#### [Task description]
The reply to the records below should contain exactly the lines from the line with "a. Building Control (Amendment) Act 2003" through the line with "Amendments were made", and nothing besides.

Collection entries

.....

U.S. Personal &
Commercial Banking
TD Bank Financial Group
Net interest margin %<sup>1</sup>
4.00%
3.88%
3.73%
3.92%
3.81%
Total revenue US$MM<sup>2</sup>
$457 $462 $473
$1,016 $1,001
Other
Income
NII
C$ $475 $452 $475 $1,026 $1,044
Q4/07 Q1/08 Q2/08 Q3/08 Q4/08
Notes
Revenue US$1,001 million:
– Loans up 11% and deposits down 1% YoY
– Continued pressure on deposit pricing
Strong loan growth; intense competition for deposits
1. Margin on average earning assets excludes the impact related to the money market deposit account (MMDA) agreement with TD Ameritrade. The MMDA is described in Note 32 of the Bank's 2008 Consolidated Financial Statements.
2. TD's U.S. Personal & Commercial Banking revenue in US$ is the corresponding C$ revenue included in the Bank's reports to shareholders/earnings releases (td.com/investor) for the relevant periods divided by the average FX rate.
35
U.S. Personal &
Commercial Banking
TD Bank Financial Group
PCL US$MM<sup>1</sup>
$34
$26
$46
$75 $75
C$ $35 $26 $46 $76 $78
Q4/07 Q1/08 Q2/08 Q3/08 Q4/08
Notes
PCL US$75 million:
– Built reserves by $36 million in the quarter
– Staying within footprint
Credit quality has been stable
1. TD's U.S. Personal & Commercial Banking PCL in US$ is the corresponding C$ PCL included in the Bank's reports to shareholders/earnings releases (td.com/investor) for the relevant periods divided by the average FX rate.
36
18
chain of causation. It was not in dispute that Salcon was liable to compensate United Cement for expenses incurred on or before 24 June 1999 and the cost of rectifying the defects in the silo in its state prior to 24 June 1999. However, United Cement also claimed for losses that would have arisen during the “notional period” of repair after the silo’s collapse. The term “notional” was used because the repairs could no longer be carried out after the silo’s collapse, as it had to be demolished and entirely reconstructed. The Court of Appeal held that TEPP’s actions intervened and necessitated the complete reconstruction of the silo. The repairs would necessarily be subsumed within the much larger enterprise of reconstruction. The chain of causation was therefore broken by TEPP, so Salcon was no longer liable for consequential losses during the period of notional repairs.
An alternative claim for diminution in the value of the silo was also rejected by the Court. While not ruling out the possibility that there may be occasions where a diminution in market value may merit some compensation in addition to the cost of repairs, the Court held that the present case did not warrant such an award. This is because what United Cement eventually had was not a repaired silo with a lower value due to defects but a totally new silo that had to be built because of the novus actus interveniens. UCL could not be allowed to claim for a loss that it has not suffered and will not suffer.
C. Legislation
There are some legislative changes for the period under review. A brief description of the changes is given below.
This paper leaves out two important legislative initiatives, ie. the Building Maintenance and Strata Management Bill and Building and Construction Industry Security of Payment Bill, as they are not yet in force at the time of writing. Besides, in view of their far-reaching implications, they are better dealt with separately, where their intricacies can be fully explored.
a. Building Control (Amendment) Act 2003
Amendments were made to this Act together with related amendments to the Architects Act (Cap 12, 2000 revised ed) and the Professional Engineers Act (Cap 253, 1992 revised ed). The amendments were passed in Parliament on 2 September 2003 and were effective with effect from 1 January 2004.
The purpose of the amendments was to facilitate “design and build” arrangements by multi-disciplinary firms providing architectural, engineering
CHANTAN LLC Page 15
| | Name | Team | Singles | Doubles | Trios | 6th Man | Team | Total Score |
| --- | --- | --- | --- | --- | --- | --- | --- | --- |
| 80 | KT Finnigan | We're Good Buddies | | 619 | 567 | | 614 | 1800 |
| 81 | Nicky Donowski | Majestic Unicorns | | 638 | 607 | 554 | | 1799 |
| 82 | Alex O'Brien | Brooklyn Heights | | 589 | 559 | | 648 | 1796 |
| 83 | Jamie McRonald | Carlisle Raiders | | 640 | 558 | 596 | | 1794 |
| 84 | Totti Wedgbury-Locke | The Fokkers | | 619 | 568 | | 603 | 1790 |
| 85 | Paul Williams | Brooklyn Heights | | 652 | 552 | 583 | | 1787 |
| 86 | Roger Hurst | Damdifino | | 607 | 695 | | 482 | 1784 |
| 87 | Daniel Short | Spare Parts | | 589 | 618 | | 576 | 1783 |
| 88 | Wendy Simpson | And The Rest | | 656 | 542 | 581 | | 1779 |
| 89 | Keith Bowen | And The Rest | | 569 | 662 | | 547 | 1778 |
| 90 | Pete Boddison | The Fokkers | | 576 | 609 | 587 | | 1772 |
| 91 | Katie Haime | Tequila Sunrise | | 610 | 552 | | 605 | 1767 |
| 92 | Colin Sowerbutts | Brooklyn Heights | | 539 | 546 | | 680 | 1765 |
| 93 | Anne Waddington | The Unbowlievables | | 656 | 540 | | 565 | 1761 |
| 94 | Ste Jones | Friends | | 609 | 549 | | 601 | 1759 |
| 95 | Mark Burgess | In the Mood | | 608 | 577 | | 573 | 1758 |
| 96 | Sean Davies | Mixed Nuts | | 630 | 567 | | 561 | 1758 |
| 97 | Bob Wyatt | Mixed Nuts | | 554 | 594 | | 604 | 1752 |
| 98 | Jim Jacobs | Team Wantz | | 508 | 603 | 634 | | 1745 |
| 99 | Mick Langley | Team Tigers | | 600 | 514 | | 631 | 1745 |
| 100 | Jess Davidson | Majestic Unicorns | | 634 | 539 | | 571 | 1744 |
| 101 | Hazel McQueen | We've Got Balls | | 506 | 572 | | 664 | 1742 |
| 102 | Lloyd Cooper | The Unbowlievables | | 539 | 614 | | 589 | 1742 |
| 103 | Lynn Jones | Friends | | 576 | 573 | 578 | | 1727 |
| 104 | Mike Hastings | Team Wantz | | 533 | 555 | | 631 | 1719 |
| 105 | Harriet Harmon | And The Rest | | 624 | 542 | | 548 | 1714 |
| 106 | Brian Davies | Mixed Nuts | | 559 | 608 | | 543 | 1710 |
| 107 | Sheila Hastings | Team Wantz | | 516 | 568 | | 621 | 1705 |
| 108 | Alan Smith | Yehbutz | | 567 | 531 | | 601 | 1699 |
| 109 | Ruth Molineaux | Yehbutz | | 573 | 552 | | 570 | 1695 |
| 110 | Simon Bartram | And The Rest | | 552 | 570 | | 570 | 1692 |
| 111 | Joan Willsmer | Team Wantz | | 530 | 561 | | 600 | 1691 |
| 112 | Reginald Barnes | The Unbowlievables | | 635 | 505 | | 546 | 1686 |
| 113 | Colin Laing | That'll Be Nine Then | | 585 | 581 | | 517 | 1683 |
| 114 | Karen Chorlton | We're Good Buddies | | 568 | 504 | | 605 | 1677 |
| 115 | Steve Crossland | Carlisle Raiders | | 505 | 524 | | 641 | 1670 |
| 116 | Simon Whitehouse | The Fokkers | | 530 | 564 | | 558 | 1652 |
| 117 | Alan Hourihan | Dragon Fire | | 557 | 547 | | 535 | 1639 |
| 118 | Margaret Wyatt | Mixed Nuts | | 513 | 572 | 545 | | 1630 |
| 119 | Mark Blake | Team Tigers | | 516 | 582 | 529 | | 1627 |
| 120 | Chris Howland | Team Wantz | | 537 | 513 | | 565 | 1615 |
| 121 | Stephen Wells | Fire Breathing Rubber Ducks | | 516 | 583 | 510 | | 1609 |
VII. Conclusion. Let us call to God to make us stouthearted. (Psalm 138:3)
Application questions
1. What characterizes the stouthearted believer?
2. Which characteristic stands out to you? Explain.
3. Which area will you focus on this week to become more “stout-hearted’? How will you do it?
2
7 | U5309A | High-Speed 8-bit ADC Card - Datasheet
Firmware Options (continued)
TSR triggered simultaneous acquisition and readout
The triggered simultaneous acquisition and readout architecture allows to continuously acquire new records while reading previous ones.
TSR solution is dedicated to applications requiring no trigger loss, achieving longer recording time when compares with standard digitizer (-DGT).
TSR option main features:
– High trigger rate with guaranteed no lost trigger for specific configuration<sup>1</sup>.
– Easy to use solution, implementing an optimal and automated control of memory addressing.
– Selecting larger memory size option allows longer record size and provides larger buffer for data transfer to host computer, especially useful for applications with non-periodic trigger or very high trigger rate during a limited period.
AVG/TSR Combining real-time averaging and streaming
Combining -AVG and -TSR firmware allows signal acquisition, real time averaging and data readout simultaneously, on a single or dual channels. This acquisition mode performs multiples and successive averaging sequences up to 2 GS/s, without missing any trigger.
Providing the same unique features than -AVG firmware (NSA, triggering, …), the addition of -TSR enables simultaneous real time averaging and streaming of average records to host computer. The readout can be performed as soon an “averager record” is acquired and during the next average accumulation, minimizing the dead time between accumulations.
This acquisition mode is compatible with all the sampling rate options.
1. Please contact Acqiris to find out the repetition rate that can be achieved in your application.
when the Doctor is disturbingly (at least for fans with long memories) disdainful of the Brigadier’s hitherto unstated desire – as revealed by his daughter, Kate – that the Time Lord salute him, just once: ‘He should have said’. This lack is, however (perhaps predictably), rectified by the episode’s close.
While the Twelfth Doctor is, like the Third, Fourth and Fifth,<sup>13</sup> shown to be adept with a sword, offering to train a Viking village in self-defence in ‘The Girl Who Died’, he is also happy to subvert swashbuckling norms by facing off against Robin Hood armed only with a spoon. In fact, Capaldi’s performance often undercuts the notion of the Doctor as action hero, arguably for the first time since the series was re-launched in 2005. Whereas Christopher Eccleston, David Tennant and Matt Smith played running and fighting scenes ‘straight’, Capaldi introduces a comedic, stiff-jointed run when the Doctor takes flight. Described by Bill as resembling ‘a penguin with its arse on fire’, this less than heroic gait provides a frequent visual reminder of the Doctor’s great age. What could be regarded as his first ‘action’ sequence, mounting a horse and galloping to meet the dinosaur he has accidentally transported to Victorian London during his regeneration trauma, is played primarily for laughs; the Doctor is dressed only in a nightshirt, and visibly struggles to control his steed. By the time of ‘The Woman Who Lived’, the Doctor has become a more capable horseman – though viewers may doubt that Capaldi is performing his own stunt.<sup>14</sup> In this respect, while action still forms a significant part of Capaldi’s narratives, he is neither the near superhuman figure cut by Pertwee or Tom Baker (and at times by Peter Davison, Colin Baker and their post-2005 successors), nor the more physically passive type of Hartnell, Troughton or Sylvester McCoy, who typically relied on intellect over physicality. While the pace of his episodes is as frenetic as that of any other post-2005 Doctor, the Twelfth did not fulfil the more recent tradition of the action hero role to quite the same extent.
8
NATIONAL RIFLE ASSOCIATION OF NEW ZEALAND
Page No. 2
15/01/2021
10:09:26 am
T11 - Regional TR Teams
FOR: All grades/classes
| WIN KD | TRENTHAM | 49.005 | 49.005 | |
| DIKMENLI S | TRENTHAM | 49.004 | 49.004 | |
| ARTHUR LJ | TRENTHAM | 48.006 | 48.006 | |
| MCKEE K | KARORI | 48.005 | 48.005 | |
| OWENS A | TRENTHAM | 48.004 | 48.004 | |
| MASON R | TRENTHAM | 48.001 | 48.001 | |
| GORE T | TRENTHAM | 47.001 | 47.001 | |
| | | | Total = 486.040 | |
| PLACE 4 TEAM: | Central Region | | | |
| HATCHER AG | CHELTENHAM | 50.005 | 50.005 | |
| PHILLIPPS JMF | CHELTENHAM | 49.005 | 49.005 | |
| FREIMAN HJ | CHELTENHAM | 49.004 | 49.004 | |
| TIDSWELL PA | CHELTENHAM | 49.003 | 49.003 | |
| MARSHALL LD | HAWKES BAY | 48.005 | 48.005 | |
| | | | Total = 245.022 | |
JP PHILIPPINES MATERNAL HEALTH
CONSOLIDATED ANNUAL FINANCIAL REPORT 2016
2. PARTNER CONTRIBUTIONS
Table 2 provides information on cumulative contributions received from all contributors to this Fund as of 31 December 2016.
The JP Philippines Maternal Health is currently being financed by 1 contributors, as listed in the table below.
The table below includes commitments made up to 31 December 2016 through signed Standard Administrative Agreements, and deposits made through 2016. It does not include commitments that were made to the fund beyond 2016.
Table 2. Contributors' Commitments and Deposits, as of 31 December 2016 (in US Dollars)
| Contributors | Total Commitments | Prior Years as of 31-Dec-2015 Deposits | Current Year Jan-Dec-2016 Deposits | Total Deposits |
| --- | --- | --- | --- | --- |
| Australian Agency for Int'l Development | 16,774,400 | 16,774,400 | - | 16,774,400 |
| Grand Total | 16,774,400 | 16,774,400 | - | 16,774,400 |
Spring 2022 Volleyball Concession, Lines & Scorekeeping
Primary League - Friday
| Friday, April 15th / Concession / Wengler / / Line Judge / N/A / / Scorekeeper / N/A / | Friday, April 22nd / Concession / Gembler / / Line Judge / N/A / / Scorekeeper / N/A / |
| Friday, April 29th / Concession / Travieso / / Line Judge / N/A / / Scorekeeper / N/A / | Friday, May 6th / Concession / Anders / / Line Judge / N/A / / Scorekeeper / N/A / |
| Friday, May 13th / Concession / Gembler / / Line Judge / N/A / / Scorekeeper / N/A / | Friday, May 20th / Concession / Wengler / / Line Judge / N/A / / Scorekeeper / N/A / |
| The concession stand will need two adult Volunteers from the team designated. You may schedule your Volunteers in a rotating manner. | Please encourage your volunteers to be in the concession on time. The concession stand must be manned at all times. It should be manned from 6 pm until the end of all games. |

.....

#### [Output for this task]
a. Building Control (Amendment) Act 2003
Amendments were made to this Act together with related amendments to the Architects Act (Cap 12, 2000 revised ed) and the Professional Engineers Act (Cap 253, 1992 revised ed). The amendments were passed in Parliament on 2 September 2003 and were effective with effect from 1 January 2004.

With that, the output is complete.